The law does not provide expressly for exemptions concerning the disclosure obligation. However, generally, when a franchisee knows the franchising system because, for example, it already has other franchising shops with the same franchisor concerning the same activity, the parties may agree that the disclosure is not necessary.

Section 8 of the Franchising Act provides that if one party has supplied false information, the other party may ask for the annulment of the agreement under Section 1439 of the Italian Civil Code, and can sue the party for damages, if appropriate. Similarly, the franchisee may seek to obtain the annulment of the agreement if the franchisor breached the disclosure obligation.

Choice of law

May the parties freely choose the governing law of the franchise agreement?

The parties can freely choose the governing law of the franchising agreement. Where the parties do not indicate the governing law, the law of the country where the franchisee has its habitual residence usually applies. It is however advisable to specify the governing law in the franchising agreement so as to avoid any risk of contestation if disputes arise.


What fees are typically charged under a franchise agreement?

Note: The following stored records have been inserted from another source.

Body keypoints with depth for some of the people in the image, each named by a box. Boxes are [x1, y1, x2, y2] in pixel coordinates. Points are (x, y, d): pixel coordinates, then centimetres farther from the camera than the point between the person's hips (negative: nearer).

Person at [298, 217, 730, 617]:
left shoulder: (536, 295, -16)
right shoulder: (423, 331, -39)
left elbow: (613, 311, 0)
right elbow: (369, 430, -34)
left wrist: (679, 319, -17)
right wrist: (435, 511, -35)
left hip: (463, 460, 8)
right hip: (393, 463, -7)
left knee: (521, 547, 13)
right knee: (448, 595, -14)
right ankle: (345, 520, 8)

According to Section 3 of the Franchising Act, the franchising agreement must also expressly indicate:

  • the sums related to the initial investments and other entry fees payable by the franchisee in order to start the franchise business; and
  • the terms of calculation and payment of the royalties.

The entry fee corresponds to the sums related to the initial investments and other fees payable by the franchisee in order to start the franchise business. Royalties are either a percentage required by the franchisor from the franchisee and related to the business turnover of the franchisee, or a fixed rate payable in installments at regular intervals.

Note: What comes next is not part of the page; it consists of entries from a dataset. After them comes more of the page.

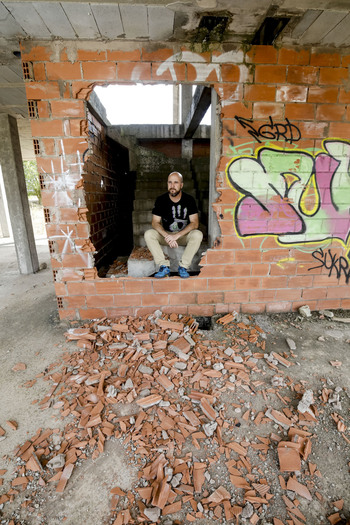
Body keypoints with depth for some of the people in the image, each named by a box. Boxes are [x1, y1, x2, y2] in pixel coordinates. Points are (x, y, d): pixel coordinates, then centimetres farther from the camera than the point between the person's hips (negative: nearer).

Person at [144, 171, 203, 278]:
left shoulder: (189, 200, -6)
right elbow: (155, 222, -9)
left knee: (198, 234, -32)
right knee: (148, 234, -25)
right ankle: (164, 266, -24)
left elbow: (195, 223, -14)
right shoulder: (161, 200, -4)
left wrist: (177, 235, -27)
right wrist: (167, 236, -28)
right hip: (166, 234, 1)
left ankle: (183, 267, -24)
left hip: (185, 235, -1)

Do franchisees have a right of renewal?

Although there is no legal obligation for the franchisor to renew the franchise agreement, it is nevertheless mandatory under Section 3.4(g) of the Franchising Act to include renewal conditions in the agreement. It is therefore necessary to specify clearly such conditions in the contract.

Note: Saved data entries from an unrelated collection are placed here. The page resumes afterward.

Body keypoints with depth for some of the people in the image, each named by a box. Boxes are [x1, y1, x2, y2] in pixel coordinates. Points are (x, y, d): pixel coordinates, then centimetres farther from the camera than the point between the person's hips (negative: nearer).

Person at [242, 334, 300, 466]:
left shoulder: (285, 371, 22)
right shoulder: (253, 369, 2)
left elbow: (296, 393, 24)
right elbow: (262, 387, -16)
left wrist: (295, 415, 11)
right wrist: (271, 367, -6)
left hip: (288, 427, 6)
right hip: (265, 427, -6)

On what grounds may a franchisor refuse to renew?

Provided that the renewal conditions are set forth in the agreement, franchisors generally refuse to renew because of the poor experience they have had with the franchisee. This may be because the franchisee breached the provisions of the agreement, or failed fulfil its obligations to pay the royalties or other amount due. Another reason may be that the franchisee did not meet the franchisor’s expectations.

How are renewals of franchise agreements usually effected? Do any formal or substantive requirements apply?

The parties are free to determine the renewal conditions. If the parties decide to renew the agreement, they are free to change some conditions provided in the franchising agreement. For example, the franchisor can increase the amount of the royalty, or change the targets to reach.


On what grounds may a franchisor terminate a franchise agreement? Are any remedies available to franchisees in this regard?

A franchisor may terminate a franchising agreement in case of default or non-performance by the franchisee of its contractual obligations. If the breach is considered serious, termination is usually granted to the franchisor. A ‘serious breach’ could be a default in payment of the fees or royalties, the violation of any exclusivity rights on the product or the non-compliance with the franchisor’s standards. Since these breaches can be subject to interpretation, the agreement should list clearly the situations in which the franchisor can terminate the franchise relationship. The franchisee should in turn be fully aware of its obligations under the franchising agreement, so as to avoid the risk of termination. However, where the franchisee deems that the franchisor terminated the agreement unlawfully, it can challenge the termination before a court, preferably after first trying to find a settlement with the franchisor.